**What you should do**
Images embedded in the records are excluded; print everything else exactly as given.

**Data for this exercise**
* * * * * * *

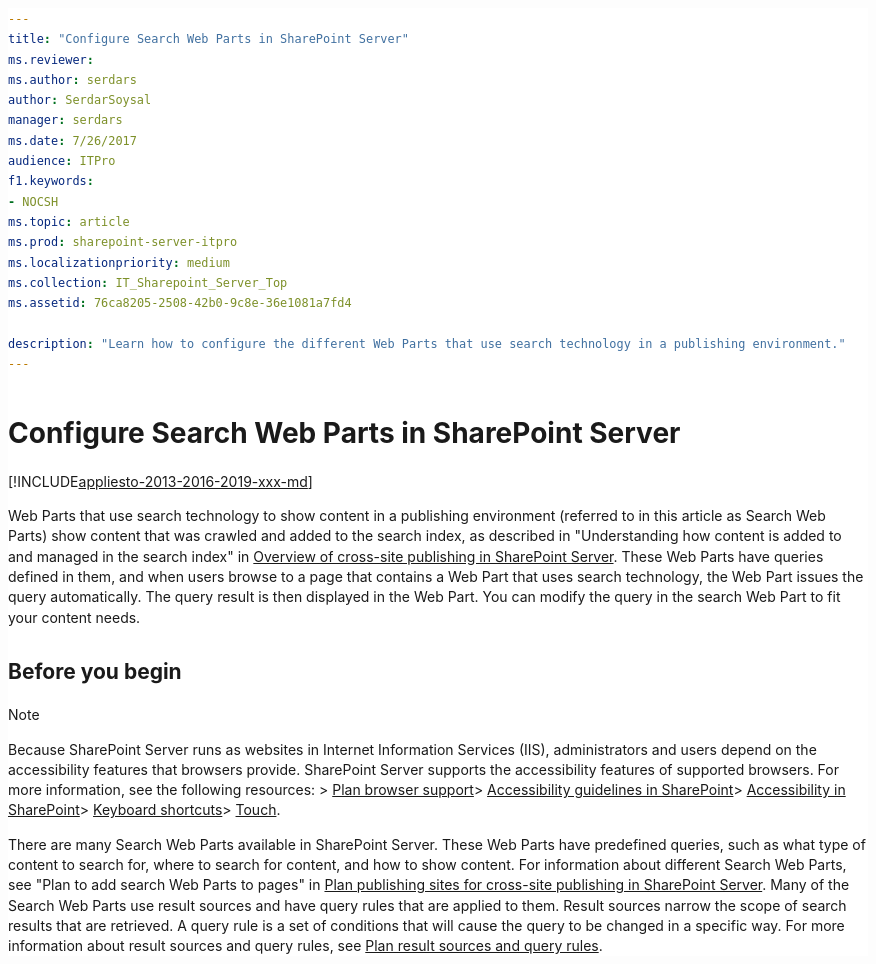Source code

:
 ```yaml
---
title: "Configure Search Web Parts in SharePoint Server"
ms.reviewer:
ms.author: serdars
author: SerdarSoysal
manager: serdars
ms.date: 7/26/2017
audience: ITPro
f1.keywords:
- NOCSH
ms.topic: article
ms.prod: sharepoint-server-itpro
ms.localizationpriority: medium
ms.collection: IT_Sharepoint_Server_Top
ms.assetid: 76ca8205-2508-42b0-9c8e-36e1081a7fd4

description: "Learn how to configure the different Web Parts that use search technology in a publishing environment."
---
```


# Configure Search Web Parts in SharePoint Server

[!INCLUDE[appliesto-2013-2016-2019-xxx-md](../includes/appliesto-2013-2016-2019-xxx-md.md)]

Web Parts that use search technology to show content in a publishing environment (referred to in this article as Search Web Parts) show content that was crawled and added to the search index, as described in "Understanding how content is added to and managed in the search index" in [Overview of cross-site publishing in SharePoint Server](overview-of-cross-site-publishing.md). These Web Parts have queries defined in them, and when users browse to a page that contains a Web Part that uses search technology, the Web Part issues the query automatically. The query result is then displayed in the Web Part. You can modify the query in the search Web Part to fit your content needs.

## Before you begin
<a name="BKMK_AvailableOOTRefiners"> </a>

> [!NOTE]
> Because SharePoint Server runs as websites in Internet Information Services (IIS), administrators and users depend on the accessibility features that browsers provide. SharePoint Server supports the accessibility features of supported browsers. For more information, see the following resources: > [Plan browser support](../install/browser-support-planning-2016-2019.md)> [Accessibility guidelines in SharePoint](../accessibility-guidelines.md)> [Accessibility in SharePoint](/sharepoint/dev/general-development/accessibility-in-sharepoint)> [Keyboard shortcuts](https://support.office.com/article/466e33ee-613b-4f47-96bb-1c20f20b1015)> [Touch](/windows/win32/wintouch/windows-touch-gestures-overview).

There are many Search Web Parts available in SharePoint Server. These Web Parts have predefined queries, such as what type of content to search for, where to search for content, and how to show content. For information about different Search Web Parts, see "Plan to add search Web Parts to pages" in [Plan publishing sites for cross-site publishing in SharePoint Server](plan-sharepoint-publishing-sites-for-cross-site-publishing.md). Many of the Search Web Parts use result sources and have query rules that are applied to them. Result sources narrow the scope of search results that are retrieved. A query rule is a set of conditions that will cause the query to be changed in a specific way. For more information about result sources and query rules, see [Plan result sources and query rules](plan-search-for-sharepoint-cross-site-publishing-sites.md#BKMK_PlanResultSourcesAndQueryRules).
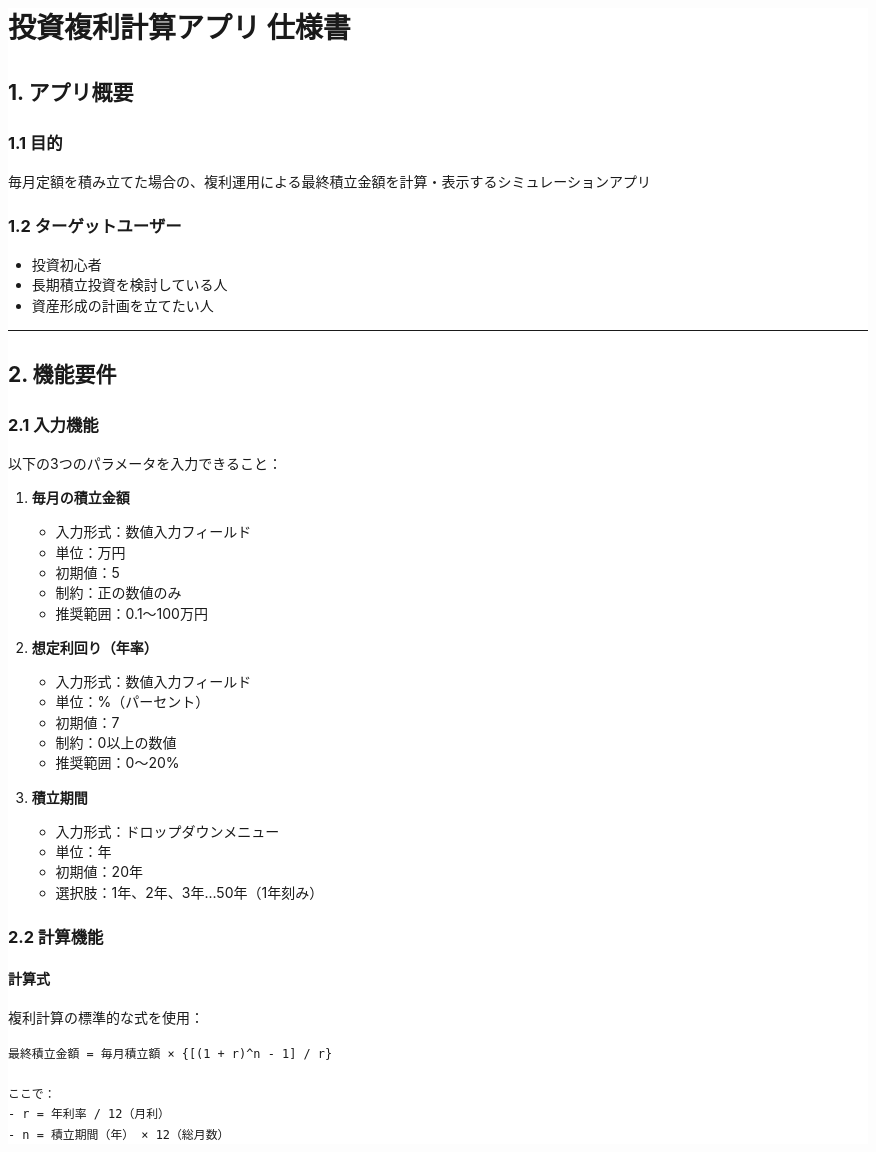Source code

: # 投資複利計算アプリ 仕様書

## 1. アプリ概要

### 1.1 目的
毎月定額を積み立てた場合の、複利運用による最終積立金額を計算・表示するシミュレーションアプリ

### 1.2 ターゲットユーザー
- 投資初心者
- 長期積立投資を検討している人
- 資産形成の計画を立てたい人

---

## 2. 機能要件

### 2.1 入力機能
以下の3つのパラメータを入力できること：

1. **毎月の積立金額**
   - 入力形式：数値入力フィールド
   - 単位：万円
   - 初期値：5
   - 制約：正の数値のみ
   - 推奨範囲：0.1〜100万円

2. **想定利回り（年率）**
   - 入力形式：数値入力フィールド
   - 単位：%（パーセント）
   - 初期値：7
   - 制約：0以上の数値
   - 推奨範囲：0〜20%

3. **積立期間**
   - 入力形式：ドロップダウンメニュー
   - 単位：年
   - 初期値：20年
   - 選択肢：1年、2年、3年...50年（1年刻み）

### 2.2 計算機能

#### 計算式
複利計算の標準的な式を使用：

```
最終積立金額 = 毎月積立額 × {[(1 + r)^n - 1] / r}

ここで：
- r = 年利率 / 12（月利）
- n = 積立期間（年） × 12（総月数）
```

* * * * * * *

**Answer to this problem**
Source code

:
 ```yaml
---
title: "Configure Search Web Parts in SharePoint Server"
ms.reviewer:
ms.author: serdars
author: SerdarSoysal
manager: serdars
ms.date: 7/26/2017
audience: ITPro
f1.keywords:
- NOCSH
ms.topic: article
ms.prod: sharepoint-server-itpro
ms.localizationpriority: medium
ms.collection: IT_Sharepoint_Server_Top
ms.assetid: 76ca8205-2508-42b0-9c8e-36e1081a7fd4

description: "Learn how to configure the different Web Parts that use search technology in a publishing environment."
---
```


# Configure Search Web Parts in SharePoint Server

[!INCLUDE[appliesto-2013-2016-2019-xxx-md](../includes/appliesto-2013-2016-2019-xxx-md.md)]

Web Parts that use search technology to show content in a publishing environment (referred to in this article as Search Web Parts) show content that was crawled and added to the search index, as described in "Understanding how content is added to and managed in the search index" in [Overview of cross-site publishing in SharePoint Server](overview-of-cross-site-publishing.md). These Web Parts have queries defined in them, and when users browse to a page that contains a Web Part that uses search technology, the Web Part issues the query automatically. The query result is then displayed in the Web Part. You can modify the query in the search Web Part to fit your content needs.

## Before you begin
<a name="BKMK_AvailableOOTRefiners"> </a>

> [!NOTE]
> Because SharePoint Server runs as websites in Internet Information Services (IIS), administrators and users depend on the accessibility features that browsers provide. SharePoint Server supports the accessibility features of supported browsers. For more information, see the following resources: > [Plan browser support](../install/browser-support-planning-2016-2019.md)> [Accessibility guidelines in SharePoint](../accessibility-guidelines.md)> [Accessibility in SharePoint](/sharepoint/dev/general-development/accessibility-in-sharepoint)> [Keyboard shortcuts](https://support.office.com/article/466e33ee-613b-4f47-96bb-1c20f20b1015)> [Touch](/windows/win32/wintouch/windows-touch-gestures-overview).

There are many Search Web Parts available in SharePoint Server. These Web Parts have predefined queries, such as what type of content to search for, where to search for content, and how to show content. For information about different Search Web Parts, see "Plan to add search Web Parts to pages" in [Plan publishing sites for cross-site publishing in SharePoint Server](plan-sharepoint-publishing-sites-for-cross-site-publishing.md). Many of the Search Web Parts use result sources and have query rules that are applied to them. Result sources narrow the scope of search results that are retrieved. A query rule is a set of conditions that will cause the query to be changed in a specific way. For more information about result sources and query rules, see [Plan result sources and query rules](plan-search-for-sharepoint-cross-site-publishing-sites.md#BKMK_PlanResultSourcesAndQueryRules).
Source code

: # 投資複利計算アプリ 仕様書

## 1. アプリ概要

### 1.1 目的
毎月定額を積み立てた場合の、複利運用による最終積立金額を計算・表示するシミュレーションアプリ

### 1.2 ターゲットユーザー
- 投資初心者
- 長期積立投資を検討している人
- 資産形成の計画を立てたい人

---

## 2. 機能要件

### 2.1 入力機能
以下の3つのパラメータを入力できること：

1. **毎月の積立金額**
   - 入力形式：数値入力フィールド
   - 単位：万円
   - 初期値：5
   - 制約：正の数値のみ
   - 推奨範囲：0.1〜100万円

2. **想定利回り（年率）**
   - 入力形式：数値入力フィールド
   - 単位：%（パーセント）
   - 初期値：7
   - 制約：0以上の数値
   - 推奨範囲：0〜20%

3. **積立期間**
   - 入力形式：ドロップダウンメニュー
   - 単位：年
   - 初期値：20年
   - 選択肢：1年、2年、3年...50年（1年刻み）

### 2.2 計算機能

#### 計算式
複利計算の標準的な式を使用：

```
最終積立金額 = 毎月積立額 × {[(1 + r)^n - 1] / r}

ここで：
- r = 年利率 / 12（月利）
- n = 積立期間（年） × 12（総月数）
```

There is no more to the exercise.